From the entries below, gather each line containing the word "owner".

** Opening RECORDS SHOWN block **

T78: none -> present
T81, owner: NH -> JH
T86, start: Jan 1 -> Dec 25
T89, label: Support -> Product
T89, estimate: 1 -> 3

** Closing RECORDS SHOWN block **
** Opening RECORDS SHOWN block **

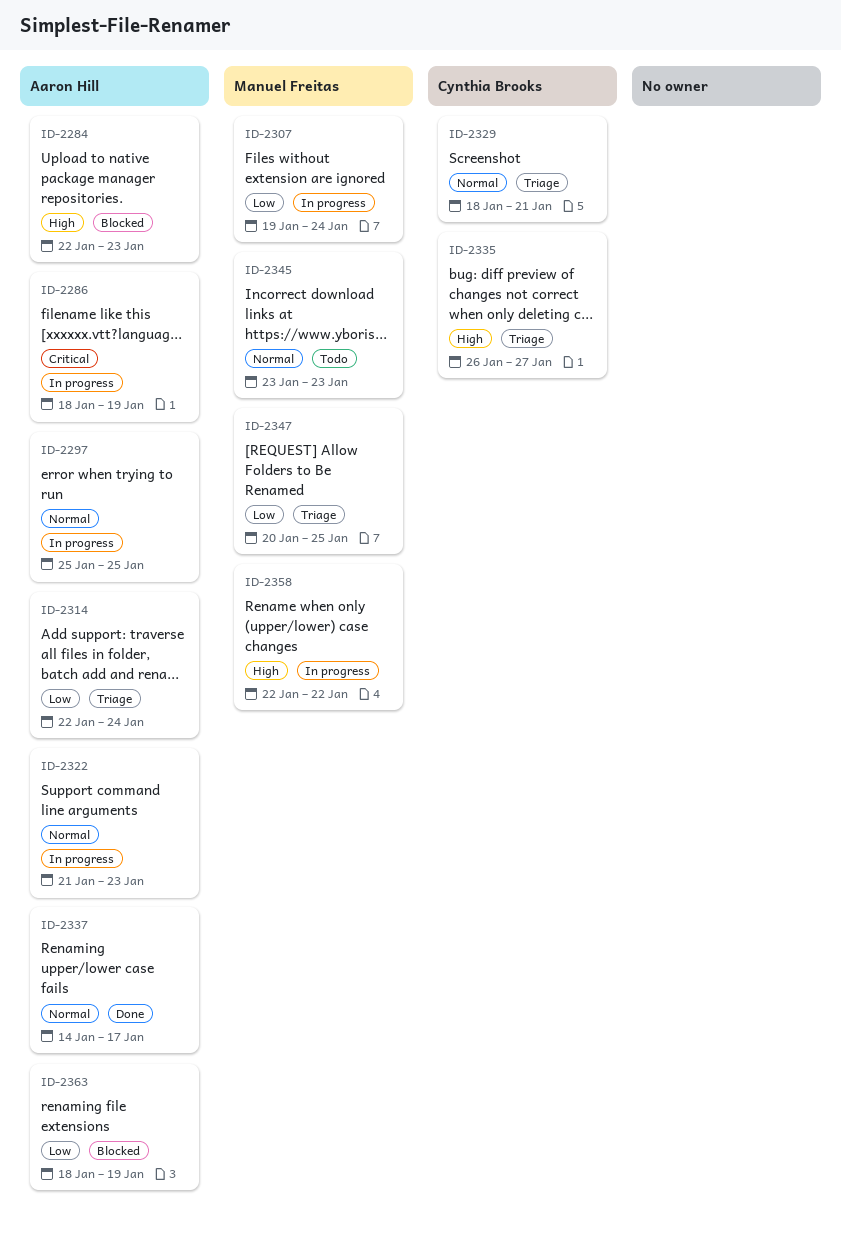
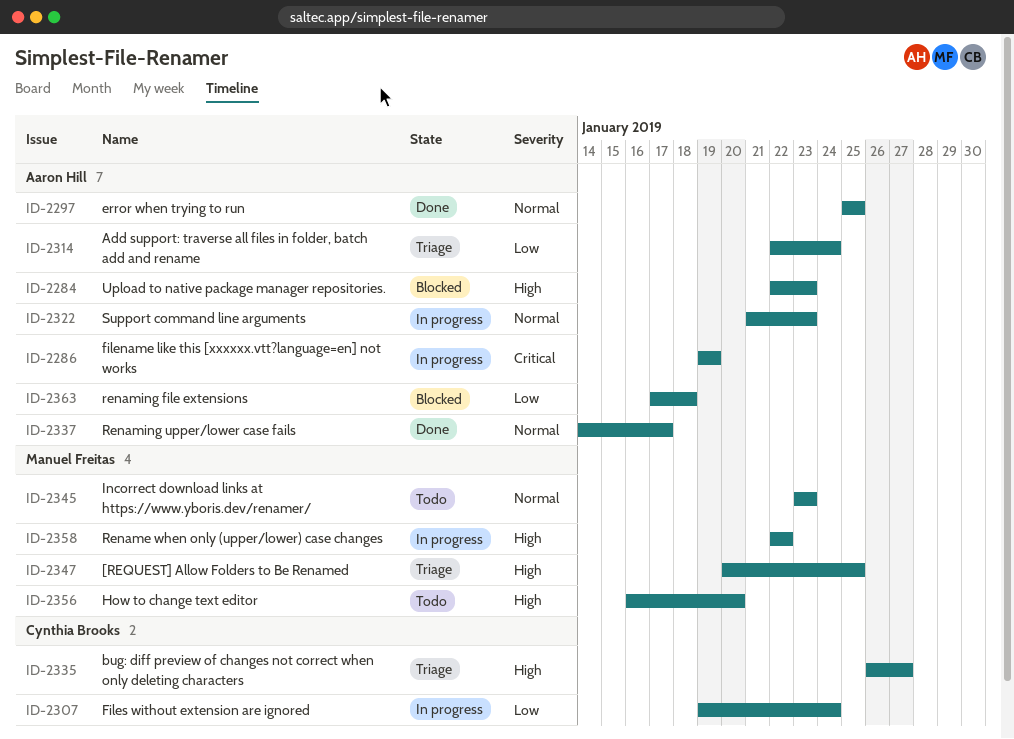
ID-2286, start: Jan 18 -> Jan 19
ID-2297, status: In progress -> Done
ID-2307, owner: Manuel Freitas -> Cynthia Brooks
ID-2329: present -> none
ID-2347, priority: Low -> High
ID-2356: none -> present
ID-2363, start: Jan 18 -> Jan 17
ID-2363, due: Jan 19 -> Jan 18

** Closing RECORDS SHOWN block **
** Opening RECORDS SHOWN block **

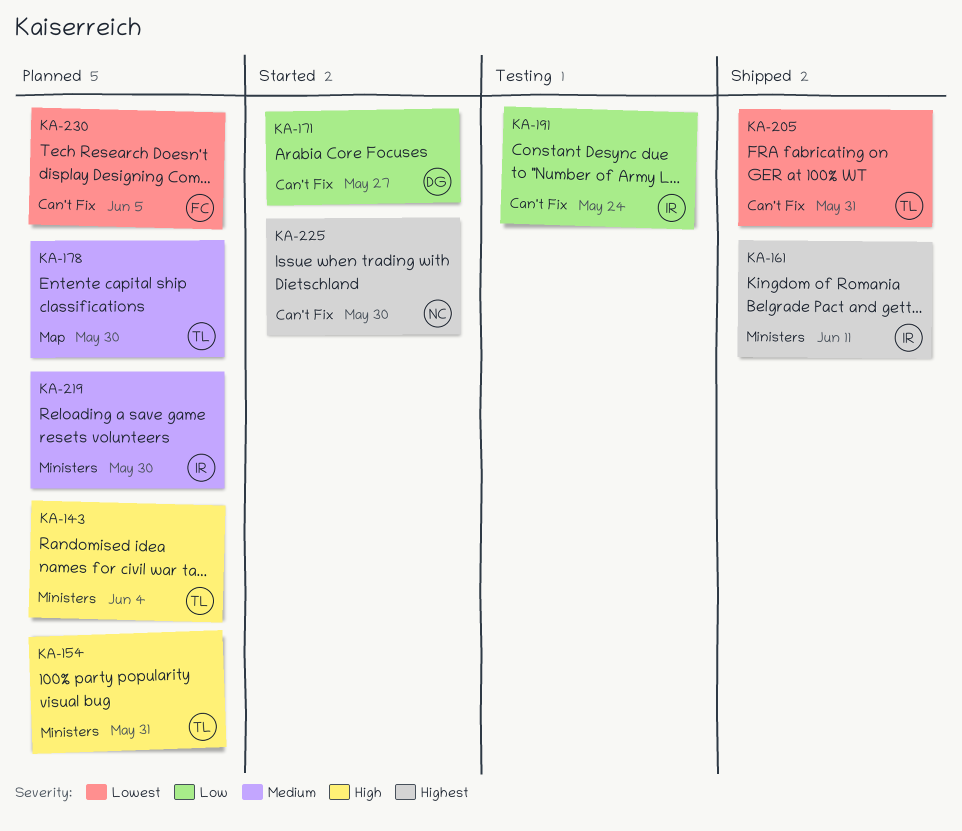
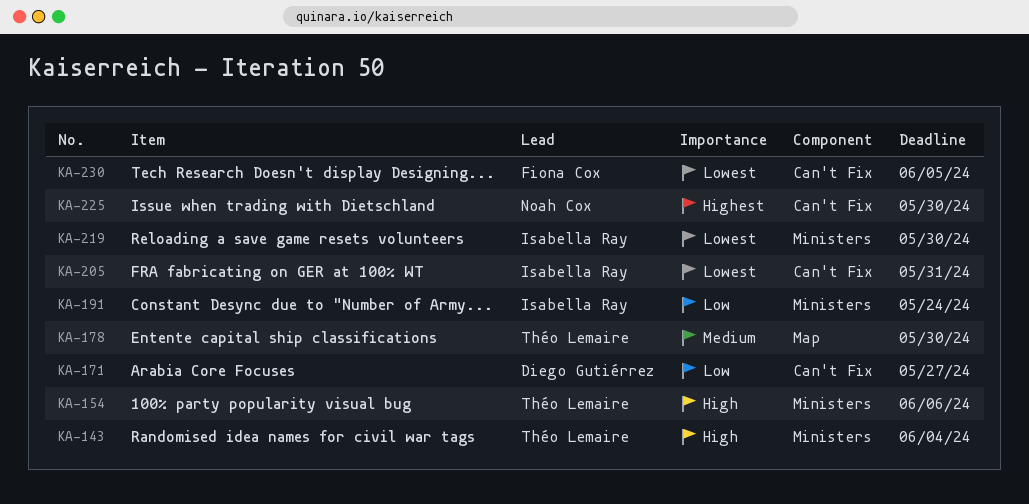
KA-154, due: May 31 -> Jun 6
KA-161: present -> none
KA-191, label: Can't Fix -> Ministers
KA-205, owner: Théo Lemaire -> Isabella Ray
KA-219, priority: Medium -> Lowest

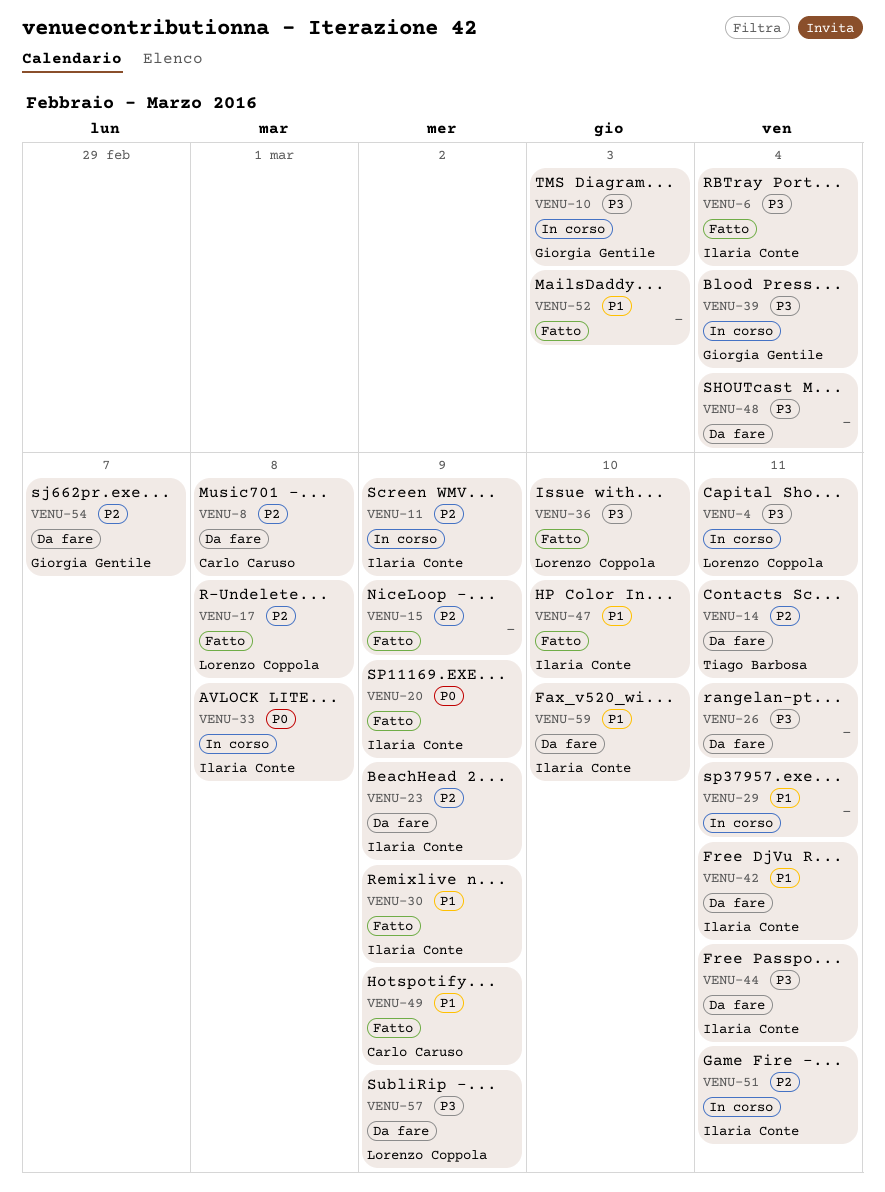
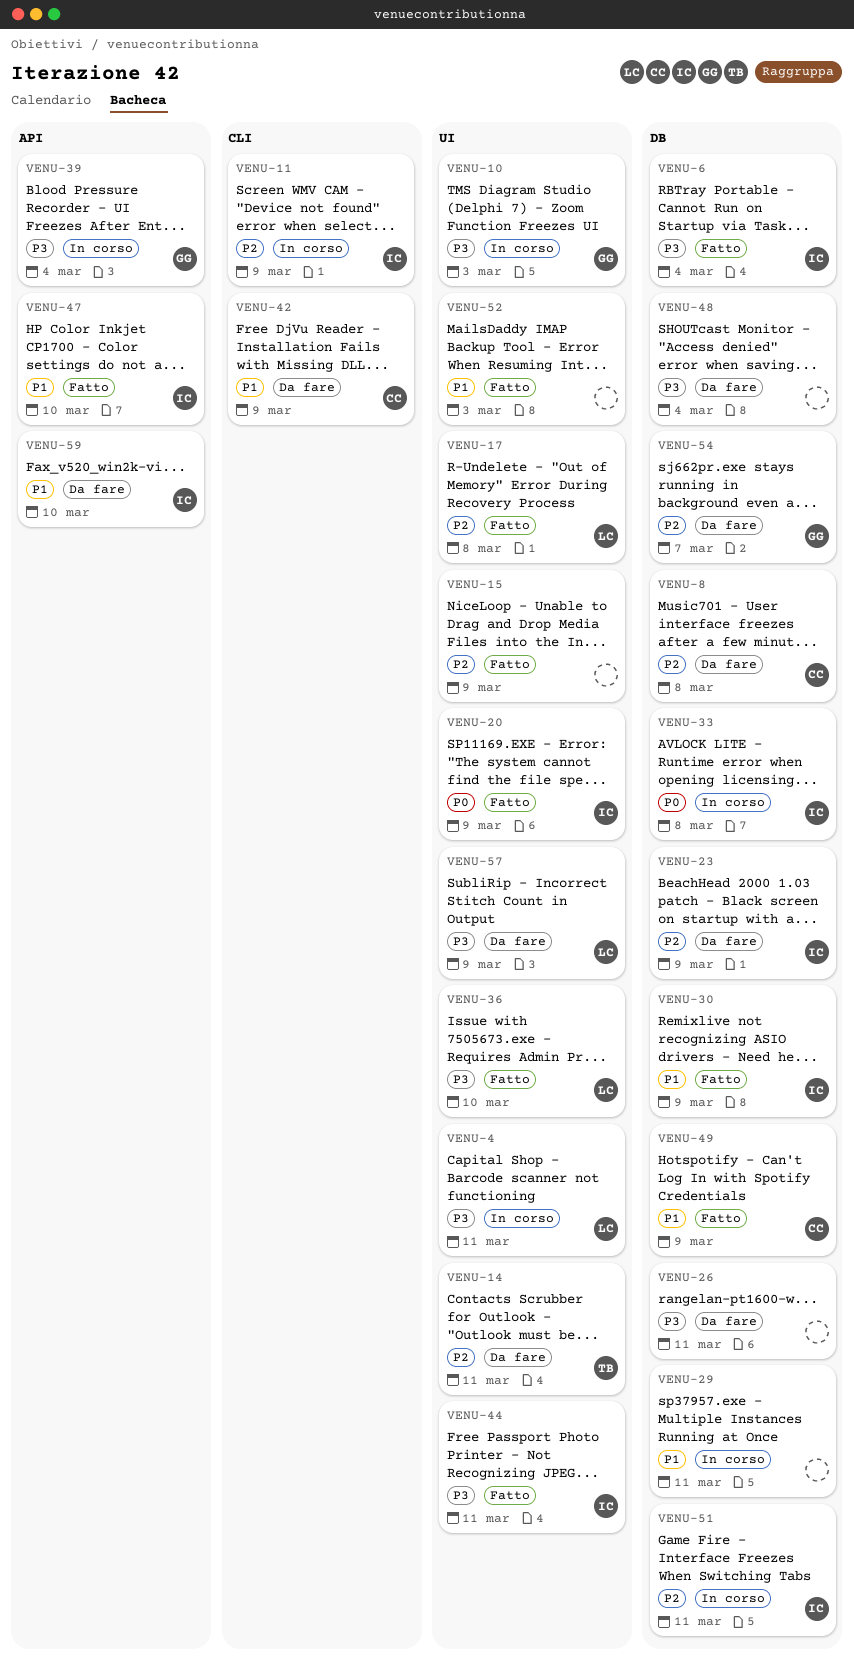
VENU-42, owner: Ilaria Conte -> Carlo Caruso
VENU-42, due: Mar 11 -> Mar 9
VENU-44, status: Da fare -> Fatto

** Closing RECORDS SHOWN block **

RESPONSE BELOW.
T81, owner: NH -> JH
ID-2307, owner: Manuel Freitas -> Cynthia Brooks
KA-205, owner: Théo Lemaire -> Isabella Ray
VENU-42, owner: Ilaria Conte -> Carlo Caruso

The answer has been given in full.